See also proposed PyObject_AsObjectArray() function
See also my issue proposing to add PyObject_AsObjectArray() function which uses propoposed PyResource API to “close” the array (technically, it’s more a “view” on the array).
The implementation shows how PyResource API can be used to untrack/track an object in the GC if it was tracked, or use a different “close callback” if it was already untracked.
The point here is not to discuss if it’s good or not to untrack/track an object in the GC, it’s just to show that such API gives more freedom on what can be done when “creating” and “closing” a resource.
I’m worried that it’s too much like Py_buffer. AFAICS, the difference in use cases is that for PyResource the data format is known, and doesn’t have to be described.
Is that enough a simpler struct (which will presumably be faster, since it doesn’t have to initialize as much data)?
One change that might be worth it is to add a separate field for the argument to close_func, so that it doesn’t have to be the same as data.

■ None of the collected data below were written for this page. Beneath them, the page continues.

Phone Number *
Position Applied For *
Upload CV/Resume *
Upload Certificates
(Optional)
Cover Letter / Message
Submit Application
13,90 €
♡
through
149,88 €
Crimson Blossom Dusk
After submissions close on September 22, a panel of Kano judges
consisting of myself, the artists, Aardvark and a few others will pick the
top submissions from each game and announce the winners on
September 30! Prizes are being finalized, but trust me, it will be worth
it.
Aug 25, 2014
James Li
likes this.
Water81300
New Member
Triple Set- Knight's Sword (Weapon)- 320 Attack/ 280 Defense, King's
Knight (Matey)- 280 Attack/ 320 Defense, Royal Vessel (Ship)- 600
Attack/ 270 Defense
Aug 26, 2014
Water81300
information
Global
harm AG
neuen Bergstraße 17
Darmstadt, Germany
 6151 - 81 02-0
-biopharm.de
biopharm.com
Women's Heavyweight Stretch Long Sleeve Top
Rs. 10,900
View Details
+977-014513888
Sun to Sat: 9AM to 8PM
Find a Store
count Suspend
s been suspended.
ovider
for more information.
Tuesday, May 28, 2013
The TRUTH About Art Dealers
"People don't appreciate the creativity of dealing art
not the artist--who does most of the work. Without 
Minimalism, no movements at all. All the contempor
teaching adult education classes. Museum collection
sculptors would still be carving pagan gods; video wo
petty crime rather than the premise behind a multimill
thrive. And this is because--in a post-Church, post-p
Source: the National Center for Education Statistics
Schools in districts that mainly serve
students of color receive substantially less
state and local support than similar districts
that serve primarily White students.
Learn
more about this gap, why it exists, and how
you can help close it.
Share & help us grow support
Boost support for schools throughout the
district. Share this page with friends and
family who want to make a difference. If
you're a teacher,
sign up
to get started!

Why? I imagine this will be usually implemented in one tf two ways:
Getting data from objects that happen to have an immutable copy of it in the correct format:
retrieving the PyResource increfs the exporrting object
data points to the buffer
close_func is Py_DecRef
close_arg is the object
For other objects:
retrieving the PyResource allocates a buffer and fills it
data is that new buffer
close_func is the corresponding free
close_arg is data
Another change would be adding a field for the length. It seems that in most uses the *Res functions must be paired with a corresponding “get length” call so the buffer can be used safely. And in case the exporting object doesn’t have the data in the correct format, API to get the length will be tricky to implement. (And for strings, separate length API is a footgun: you need to get the number of utf-8 bytes rather than the str length…)
Those additions would push PyResource closer toward the complexity of Py_buffer. Will we still want to maintain a parallel API for the simpler case?
A shortcoming in this design is that in some uses the data will be copied twice. This will happen if:
retrieving the PyResource must allocate a buffer
the consumer needs it in a different buffer (for example, a Py_Bytes)
But most of the uses of PyResource involve small data, like function names, so maybe it’s not worth it to overengineer for this case. Types with bigger data can always provide ad-hoc “copy into" functions.
I agree If I come back to this topic, I will consider investigating to use Py_buffer to expose an array of Python objects: PyObject**. Apparently, some projects already use Py_buffer for that!